To steal a phrase from one of the nation’s best judges, far too many teams approach to debating on the Aff with only “one note”. Cases typically fall into one of a few categories:

  • The “big stick”: plan that is central to the topic. Strengths: easy to research, lots of advantage diversity, few topicality problems. Weakness: widely varied / unpredictable specific Neg strategies, requires most substantial time investment in terms of research.
  • The “small but topical”: a subset of a well-covered area (random Japanese base; SIVs on the immigration topic). Strengths: avoids a lot of Neg generics. Weakness: lack of advantage diversity without approaching stupidity, smaller literature base limits the amount of specific evidence to answer generics.
  • The “squirrel”: questionably topical case on the fringe of the topic. Strength: Neg will have to go for T, K, a wholly-plan inclusive CP, or Politics and terminal impact defense. Weakness: Neg can probably win on any of the above. 
  • The “pragmatic K Aff”: defends a plan with something like a biopower advantage. Strength: major parts of your case are probably true, has a decent angle against Neg Ks. Weakness: few good answers to CPs.
  • The “wild K Aff”: you know it when you see it. Strength: Neg will be forced to debate whatever you want to talk about, catches people off guard. Weakness: judge dislike/pref sheet issues, if someone does specific work you’ll lose because whatever you’re saying isn’t that great.

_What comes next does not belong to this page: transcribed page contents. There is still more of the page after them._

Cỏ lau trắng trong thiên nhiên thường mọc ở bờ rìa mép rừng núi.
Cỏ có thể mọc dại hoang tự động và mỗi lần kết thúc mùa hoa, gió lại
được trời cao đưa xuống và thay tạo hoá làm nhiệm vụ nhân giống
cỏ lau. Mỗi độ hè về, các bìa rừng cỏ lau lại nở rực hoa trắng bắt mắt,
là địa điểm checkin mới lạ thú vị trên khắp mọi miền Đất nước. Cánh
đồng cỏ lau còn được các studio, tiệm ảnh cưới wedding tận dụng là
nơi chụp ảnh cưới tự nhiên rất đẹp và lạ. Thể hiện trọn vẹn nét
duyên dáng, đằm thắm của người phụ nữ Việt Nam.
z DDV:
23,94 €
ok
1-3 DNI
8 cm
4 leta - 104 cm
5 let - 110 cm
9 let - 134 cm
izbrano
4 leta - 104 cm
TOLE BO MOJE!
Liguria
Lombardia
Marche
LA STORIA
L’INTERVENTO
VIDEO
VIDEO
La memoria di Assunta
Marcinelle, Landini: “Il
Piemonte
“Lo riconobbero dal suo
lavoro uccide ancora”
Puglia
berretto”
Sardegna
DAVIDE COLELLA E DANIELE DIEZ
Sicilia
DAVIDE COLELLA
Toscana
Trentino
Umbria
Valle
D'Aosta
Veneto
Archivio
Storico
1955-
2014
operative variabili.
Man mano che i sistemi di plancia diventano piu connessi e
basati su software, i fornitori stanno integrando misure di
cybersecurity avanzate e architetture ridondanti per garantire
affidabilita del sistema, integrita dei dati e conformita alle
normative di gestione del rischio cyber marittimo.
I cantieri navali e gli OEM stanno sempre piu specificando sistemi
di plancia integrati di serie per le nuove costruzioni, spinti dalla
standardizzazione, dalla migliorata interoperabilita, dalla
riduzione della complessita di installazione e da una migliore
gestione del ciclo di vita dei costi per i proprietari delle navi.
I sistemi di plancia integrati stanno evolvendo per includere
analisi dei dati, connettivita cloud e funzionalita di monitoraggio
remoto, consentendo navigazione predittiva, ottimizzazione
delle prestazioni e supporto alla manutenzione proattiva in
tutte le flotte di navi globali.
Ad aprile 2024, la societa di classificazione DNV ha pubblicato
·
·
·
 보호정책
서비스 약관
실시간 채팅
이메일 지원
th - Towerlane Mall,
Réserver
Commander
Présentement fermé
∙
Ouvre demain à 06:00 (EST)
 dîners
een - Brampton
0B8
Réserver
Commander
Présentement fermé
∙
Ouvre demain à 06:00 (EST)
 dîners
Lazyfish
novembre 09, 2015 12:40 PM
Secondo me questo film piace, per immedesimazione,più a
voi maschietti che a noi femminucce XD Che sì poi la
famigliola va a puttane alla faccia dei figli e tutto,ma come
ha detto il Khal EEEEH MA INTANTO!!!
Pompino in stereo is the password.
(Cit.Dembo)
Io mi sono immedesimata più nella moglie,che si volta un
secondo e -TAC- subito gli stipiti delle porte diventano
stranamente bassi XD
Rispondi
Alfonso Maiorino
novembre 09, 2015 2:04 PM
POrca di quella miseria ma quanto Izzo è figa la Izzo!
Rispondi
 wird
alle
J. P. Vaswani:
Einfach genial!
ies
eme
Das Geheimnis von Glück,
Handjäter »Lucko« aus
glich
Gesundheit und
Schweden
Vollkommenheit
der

I don’t think that any of this break-down is revolutionary. Most teams have made some of the above calculations and selected a genre of Aff that they think will suit them well.

This approach is generally fine. Many teams have adopted it and done well. They pick something and stick with it and make it work for them.

The problem, though, is that no single approach is right for all possible situations. For example: a big stick Aff is great when you debate teams that only go for generics because its literature base is big enough to have specific answers but not so great when you debate a well-prepared team that always goes for new specific strategies because they’ll be hard to predict.

Instead: treat the Aff like the Neg.

In that, I mean: make the choice about what Aff to read in the same manner as you decide what to read on the Neg. Choose the case that would be handle what you predict the Neg to do.

If they’re a team that cannot execute on T, read the “squirrel”.

If they’re a team that has a very predictable Neg against a portion of the topic, read that against them and plan for the 2AC (specific turns, add-ons that complicate their core DA, etc.).

If they’re a team that always reads the States CP, read your “big stick” Aff with decent “fed key” warrants.

This does not mean “do what they do”. A few teams like to adapt to their opponents by mimicking their strategies—i.e. reading a K Aff because they’re likely to go for a K. This may be the correct result, but the justification is backwards. You should do what they are least likely to handle effectively.

This requires scouting, a lot of hard work, and an effective understanding of debate psychology in order to predict how the Neg will react in certain situations. If executed correctly though, it’s the highest-level debating possible on the Aff.